By Alexander Pushkin
This novel is even better than Dubrovsky – possibly because it was finished and also Pushkin had done a lot of research into the areas the novel covers. Prior to The Captains’s Daughter Pushkin had written a history of Pugachev – the rebel leader who takes a central role in the novel. The writing is confident and clear and Pushkin is completely at home in the world he has created. The hero Grinyov has a similar social status to Pushkin (if we are to judge by the number of serfs each have) and both struggle with social events and politics that surround them. Because of this there is an assurance here, which, combined with the subtleties and clarity of Pushkin’s art makes for a fantastic novel. Pushkin seemed to be talented in so many areas, poetry, theatre, history and novel writing.
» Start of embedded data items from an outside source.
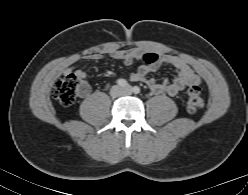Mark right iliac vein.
<instances>
[{
  "label": "right iliac vein",
  "instance_id": "63e3f726",
  "mask_svg": "<svg viewBox=\"0 0 248 195\" xmlns=\"http://www.w3.org/2000/svg\"><path fill=\"white\" fill-rule=\"evenodd\" d=\"M110 94L112 96H119L122 94V89L119 86L112 87Z\"/></svg>",
  "mask_w": 248,
  "mask_h": 195
}]
</instances>
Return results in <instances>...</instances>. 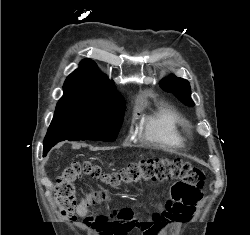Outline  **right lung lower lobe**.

Sadly you feel that he was only just starting to get going when his life was cut short. This novel is not dated at all, highly enjoyable and an excellent entry into Russian literature. All the characters are so interesting and have so many shades – at no time do they become caricatures. Read Pushkin – Nevermind the Tolstoy.
By Alexander Pushkin
What a great novel! Thoroughly enjoyed reading this. As Pushkin was a poet there is slightness of touch throughout and events are hinted at and themes almost coaxed out. You can see this particularly in the short story Egyptian Nights which is almost worth buying the volume for on its own. It’s a pity that Pushkin died so young in a duel, as there would have been many many more amazing stories, novels and poetry. This was written fifty years before Tolstoy’s major works yet it’s Tolstoy that seems stilted and dated. Pushkin doesn’t dabble in certainties, his characters have humanity and ambiguity. Genius.